Sekitar tahun 373 SM, dikatakan bahwa tikus, musang, ular dan kelabang berpindah dari rumah mereka sebelum terjadinya gempa hebat di wilayah tersebut. Tetapi, apakah hal ini bisa dibuktikan secara ilmiah? Sejauh ini, belum ada bukti ilmiah yang cukup yang bisa menjustifikasi bahwa hewan mampu memprediksi gempa bumi. Namun, penelitian tetap dilakukan untuk membuktikan kebenaran ilmiah dari dugaan ini.
Sebut saja penelitian di Max Planck Institute of Animal Behavior di Jerman yang dipimpin oleh Martin Wikelski.

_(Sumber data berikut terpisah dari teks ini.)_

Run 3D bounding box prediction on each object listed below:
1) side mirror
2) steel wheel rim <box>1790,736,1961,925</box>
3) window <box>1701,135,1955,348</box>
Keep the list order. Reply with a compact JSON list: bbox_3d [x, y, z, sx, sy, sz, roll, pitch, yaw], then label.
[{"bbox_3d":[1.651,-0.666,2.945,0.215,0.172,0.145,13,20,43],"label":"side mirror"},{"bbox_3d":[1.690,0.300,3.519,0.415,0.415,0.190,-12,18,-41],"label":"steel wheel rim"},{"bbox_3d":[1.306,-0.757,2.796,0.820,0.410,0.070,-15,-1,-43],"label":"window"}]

Penelitian ini melakukan penyelidikan signifikan terhadap perubahan perilaku sekelompok hewan beberapa hari sebelum gempa melanda di habitatnya mereka masing masing.
Wikelski kemudian memasang sensor pada enam sapi, lima domba, dan dua anjing di bagian Italia Utara yang rawan gempa. Lalu, seluruh perilaku hewan beberapa bulan sebelum dan selama serangkain gempa bumi melanda, diamati dengan seksama. Hasilnya, terungkap bahwa ada perubahan perilaku 20 jam sebelum gempa pada hewan-hewan yang diteliti. Menurut laporan TRT World, 50% hewan-hewan ini jadi lebih aktif dibanding hari-hari sebelumnya.

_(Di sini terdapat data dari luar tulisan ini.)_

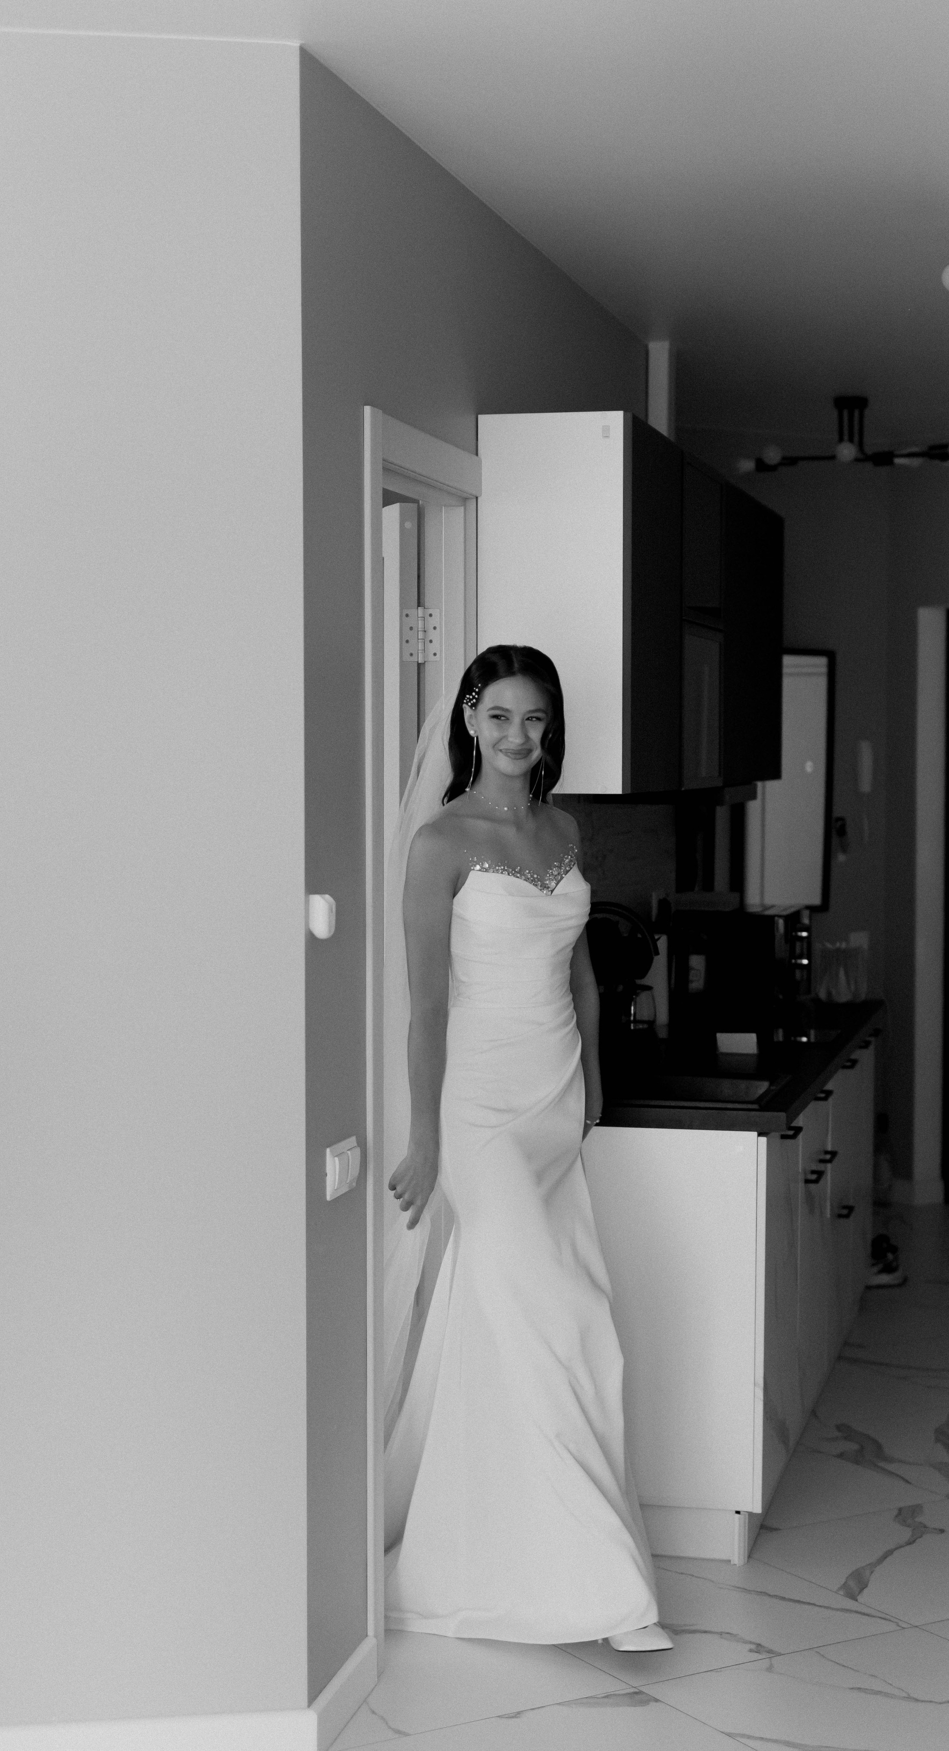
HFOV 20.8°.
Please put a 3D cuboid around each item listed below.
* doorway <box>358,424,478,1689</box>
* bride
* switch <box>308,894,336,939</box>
[{"bbox_3d":[-0.137,0.274,4.581,0.130,2.095,0.775,1,3,14],"label":"doorway"},{"bbox_3d":[0.075,0.458,4.573,0.530,1.725,0.500,-2,4,-33],"label":"bride"},{"bbox_3d":[-0.230,0.062,3.937,0.034,0.068,0.046,1,3,14],"label":"switch"}]

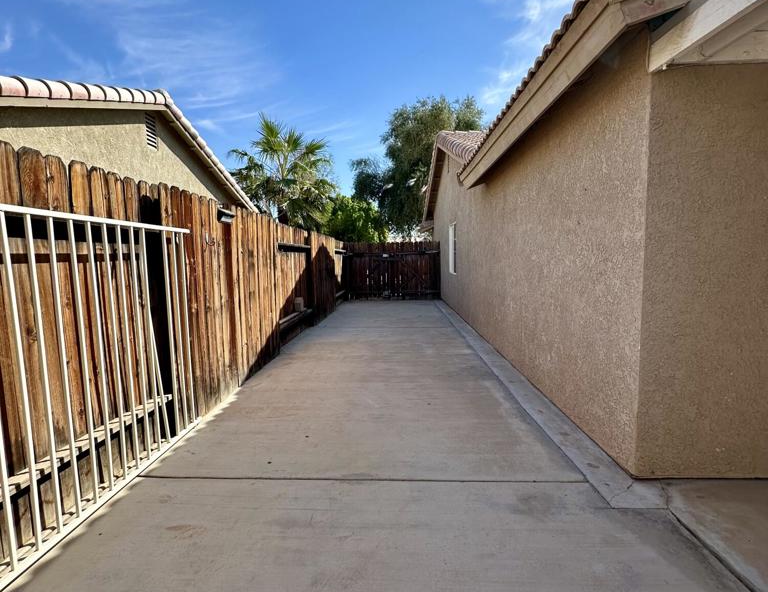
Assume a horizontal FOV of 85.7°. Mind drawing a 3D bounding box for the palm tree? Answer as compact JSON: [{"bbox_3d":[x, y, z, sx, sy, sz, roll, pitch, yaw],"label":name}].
[{"bbox_3d":[-3.893,-3.490,16.046,4.110,6.840,4.110,0,5,0],"label":"palm tree"}]

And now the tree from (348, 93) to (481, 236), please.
[{"bbox_3d":[1.822,-5.262,21.104,7.030,9.430,6.680,0,5,0],"label":"tree"}]

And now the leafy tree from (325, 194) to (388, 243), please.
[{"bbox_3d":[-1.330,-2.254,17.667,3.070,4.080,2.920,0,5,0],"label":"leafy tree"}]

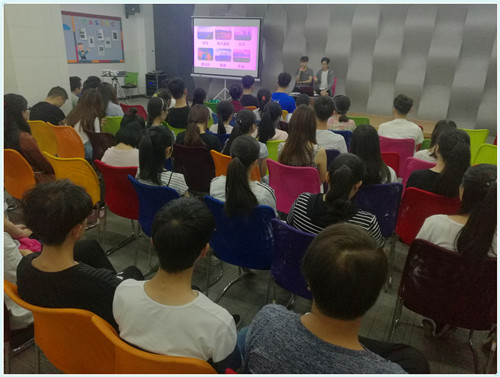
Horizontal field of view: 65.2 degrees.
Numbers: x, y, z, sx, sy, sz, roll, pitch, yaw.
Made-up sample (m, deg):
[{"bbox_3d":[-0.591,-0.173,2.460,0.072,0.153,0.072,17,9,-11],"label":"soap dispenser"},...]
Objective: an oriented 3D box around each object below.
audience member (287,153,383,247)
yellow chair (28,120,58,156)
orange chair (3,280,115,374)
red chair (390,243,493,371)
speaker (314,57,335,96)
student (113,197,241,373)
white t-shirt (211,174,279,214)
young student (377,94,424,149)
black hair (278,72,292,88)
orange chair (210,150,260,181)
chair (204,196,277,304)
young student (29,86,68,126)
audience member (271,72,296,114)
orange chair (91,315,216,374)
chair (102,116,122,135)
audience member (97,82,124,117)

Selain itu, Ahli Geologi Amerika Joseph L. Kirschvink juga pernah menyinggung perilaku hewan ini dalam jurnal ilmiahnya di tahun 2000. Ia mengatakan bahwa hewan dapat merasakan gelombang P beberapa detik sebelum gelombang S. Di mana gelombang P dapat merambat melalui zat cair, padat dan gas, sedangkan gelombang S hanya melalui zat padat. Sedangkan hanya sejumlah kecil manusia yang bisa meraskan gelombang P yang lebih kecil yang bergerak paling cepat dari sumber gempa dan tiba sebelum gelombang S yang lebih besar.
Sebagai informasi, gelombang P adalah jenis gelombang gempa tercepat dengan kecepatan 6 KM per detik, sedangkan gelombang S memiliki kecepatan 4 KM per detik.